Hello from Washington, DC! I am at the end of my first evening at the Behavior, Energy, and Climate Change Conference. I think I’ve died and gone to heaven–there are so many incredible people here, with so much experience, and who truly understand the task of changing culture and behavior to meet important environmental and community outcomes.
In the opening evening of the conference, early-arrivals gathered for a social desserts-only networking event. I’ve already run into several individuals I only hoped to meet and have time to chat with here, and had a wonderful discussion with Cool Choices (see previous post) and a programmer from University of Hawaii about “gamification” for energy savings.
For our networking activities, we played different games, including “two truths and a lie” and even Charades. As Kathy Kundt from Cool Choices pointed out in her opening talk, games are fun. “Fun” isn’t necessarily how we’ve branded energy efficiency. But games can bring that element to the work we value.
She talked about some of the outcomes from doing games: People try new things, we take risks.
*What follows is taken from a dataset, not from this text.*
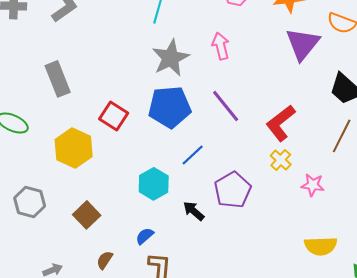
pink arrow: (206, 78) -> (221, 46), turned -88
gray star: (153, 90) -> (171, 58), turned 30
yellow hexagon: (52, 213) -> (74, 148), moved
We get engaged and maybe even competitive. Games are social, so our actions are done in a social context (which can lead to norming effects and social diffusion). Most of all, we have fun.
The element of fun is important.
- We try new things because they are fun. If a friend recommends a book (social diffusion), we only take them up on it if it’s fun.
- We are likely to do things again if they are fun. If we try a new restaurant and have a good time, we’ll go back again.
If we engage with energy with our friends and community and it is fun…we are much more likely to do it again.